Before-and-after page screenshots
::::
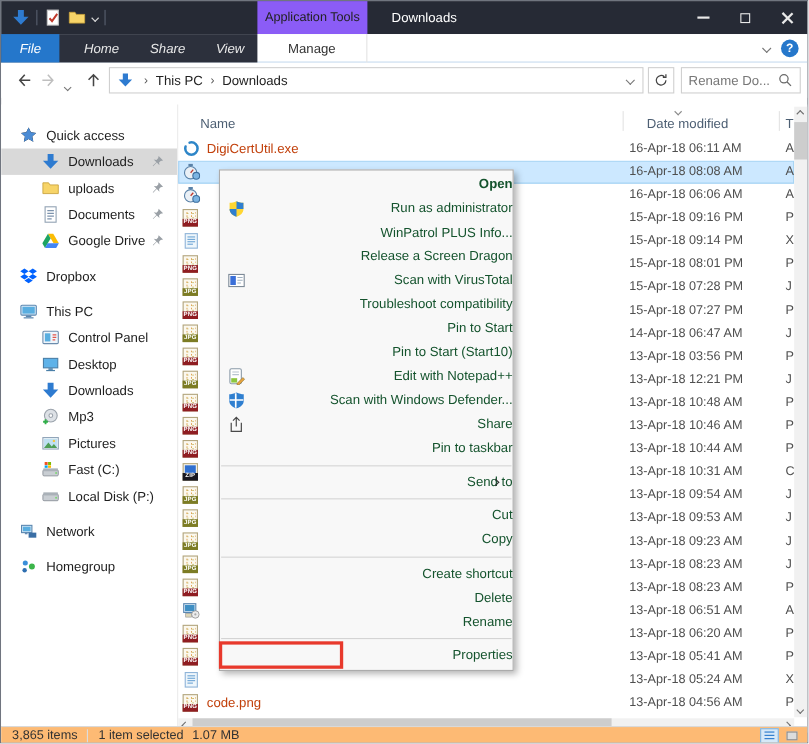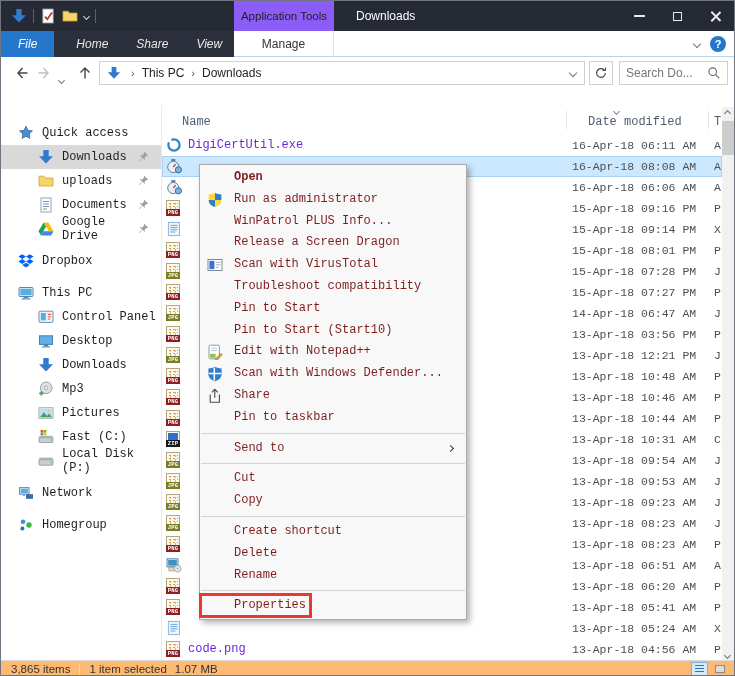--- a/index.html
+++ b/index.html
@@ -44,21 +44,21 @@
   .addrbox .qico{width:14px;height:14px;margin:0 3px;}
   .crumbsep{color:#555;margin:0 7px;font-size:11px;}
   .addr-right{margin-left:auto;display:flex;align-items:center;gap:8px;padding-right:4px;}
   .refreshbox{position:absolute;left:588px;top:4px;width:24px;height:24px;border:1px solid #d0d0d0;
     display:flex;align-items:center;justify-content:center;}
   .searchbox{position:absolute;left:618px;top:4px;width:109px;height:24px;border:1px solid #d0d0d0;
     display:flex;align-items:center;font-size:12px;color:#777;padding:0 6px;}
   .searchbox .mag{margin-left:auto;width:14px;height:14px;}
 
   
-  .main{position:absolute;left:0;top:104px;right:0;height:571px;display:flex;background:#fff;font-family:Liberation Mono, monospace;}
+  .main{position:absolute;left:0;top:94px;right:0;height:571px;display:flex;background:#fff;}
   .sidebar{width:160px;padding-top:16px;overflow:hidden;}
   .side-item{height:24px;display:flex;align-items:center;font-size:12px;color:#1e1e1e;}
   .side-item.lvl0{padding-left:16px;} .side-item.lvl1{padding-left:36px;}
   .side-item.sel{background:#d9d9d9;}
   .side-item .icon{width:18px;height:16px;margin-right:7px;flex:none;}
   .side-item .pin{margin-left:auto;margin-right:12px;width:12px;height:12px;flex:none;}
   .side-gap{height:8px;}
   .filepane{position:relative;flex:1;border-left:1px solid #ececec;}
 
   
@@ -67,21 +67,21 @@
   .hdr .h-date{position:absolute;left:410px;top:8px;margin-left:16px;}
   .hdr .h-type{position:absolute;left:552px;top:8px;}
   .hdr .sortcaret{position:absolute;left:452px;top:2px;width:5px;height:5px;border-right:1.2px solid #8a8a8a;border-bottom:1.2px solid #8a8a8a;transform:rotate(45deg);}
   .hdr .hsep{position:absolute;top:4px;width:1px;height:18px;background:#e3e3e3;}
 
   
   .rows{position:absolute;left:0;right:12px;top:30px;}
   .file-row{position:relative;height:21px;}
   .file-row.sel{background:#cce8ff;box-shadow:inset 0 0 0 1px #a6d3f3;}
   .f-icon{position:absolute;left:4px;top:2px;width:16px;height:16px;}
-  .f-name{position:absolute;left:26px;top:0;line-height:21px;font-size:12px;color:#6d28d9;white-space:nowrap;}
+  .f-name{position:absolute;left:26px;top:0;line-height:21px;font-size:12px;color:#c2410c;white-space:nowrap;}
   .f-date{position:absolute;left:410px;top:0;line-height:21px;font-size:11.5px;color:#4f4f4f;white-space:nowrap;}
   .f-type{position:absolute;left:552px;top:0;line-height:21px;font-size:11.5px;color:#4f4f4f;}
 
   
   .fbadge{position:relative;display:inline-block;width:14px;height:16px;background:#fbf8ee;border:1px solid #b3a67f;}
   .fbadge i{position:absolute;left:1px;top:1px;right:1px;height:7px;
     background-image:radial-gradient(#dd9a44 22%,transparent 25%),radial-gradient(#c9bf6f 22%,transparent 25%);
     background-size:4px 3px,5px 4px;}
   .fbadge b{position:absolute;left:-1px;right:-1px;bottom:-1px;height:7px;color:#fff;
     font-size:5.5px;font-weight:bold;text-align:center;line-height:7px;letter-spacing:.2px;}
@@ -96,21 +96,21 @@
   .vscroll .thumb{position:absolute;left:0;right:0;top:14px;height:34px;background:#cdcdcd;}
   .hscroll{position:absolute;left:0;right:12px;bottom:0;height:13px;background:#f1f1f1;}
   .hscroll .arr{position:absolute;top:4px;width:5px;height:5px;border-right:1.3px solid #6f6f6f;border-bottom:1.3px solid #6f6f6f;}
   .hscroll .lf{left:4px;transform:rotate(135deg);}
   .hscroll .rt{right:4px;transform:rotate(-45deg);}
   .hscroll .thumb{position:absolute;top:0;bottom:0;left:13px;width:68%;background:#cdcdcd;}
 
   
   .ctxmenu{position:absolute;left:37px;top:59px;width:268px;background:#f8f8f8;border:1px solid #ababab;
     box-shadow:3px 3px 6px rgba(0,0,0,.3);padding:2px 0;z-index:5;}
-  .menu-item{position:relative;height:21.8px;line-height:21.8px;padding-left:34px;font-size:12px;color:#7f1d1d;white-space:nowrap;}
+  .menu-item{position:relative;height:21.8px;line-height:21.8px;padding-left:34px;font-size:12px;color:#14532d;white-space:nowrap;text-align:right;}
   .menu-item.bold{font-weight:bold;}
   .menu-item .micon{position:absolute;left:7px;top:3px;width:16px;height:16px;}
   .menu-item .subarr{position:absolute;right:13px;top:8px;width:5px;height:5px;
     border-right:1.4px solid #333;border-bottom:1.4px solid #333;transform:rotate(-45deg);}
   .menu-sep{height:1px;background:#d4d4d4;margin:4px 1px;}
   .red-annotation{position:absolute;left:-1px;top:-2px;width:113px;height:25px;border:3px solid #e8392c;pointer-events:none;}
 
   
   .statusbar{position:absolute;left:0;right:0;top:659px;height:17px;border-top:1px solid #d9d9d9;
     display:flex;align-items:center;font-size:11.5px;color:#333;background:#fdba74;}
@@ -214,21 +214,21 @@
         </span>
     </div>
     <div class="refreshbox">
       <span style="width:14px;height:14px">
           <svg viewBox="0 0 16 16">
             <path d="M13 8a5 5 0 1 1-1.6-3.7M13 1.8V5H9.8" fill="none" stroke="#454545" stroke-width="1.3"></path>
           </svg>
         </span>
     </div>
     <div class="searchbox">
-      <span>Search Do...</span>
+      <span>Rename Do...</span>
       <span class="mag">
           <svg viewBox="0 0 16 16">
             <circle cx="6.5" cy="6.5" r="4.3" fill="none" stroke="#6a6a6a" stroke-width="1.3"></circle>
             <path d="M9.8 9.8l4 4" stroke="#6a6a6a" stroke-width="1.3"></path>
           </svg>
         </span>
     </div>
   </div>
 
   <div class="main">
::::
### Required work
All lines above with the word "thumb" need to be reported.

### Result of the task
   .vscroll .thumb{position:absolute;left:0;right:0;top:14px;height:34px;background:#cdcdcd;}
   .hscroll .thumb{position:absolute;top:0;bottom:0;left:13px;width:68%;background:#cdcdcd;}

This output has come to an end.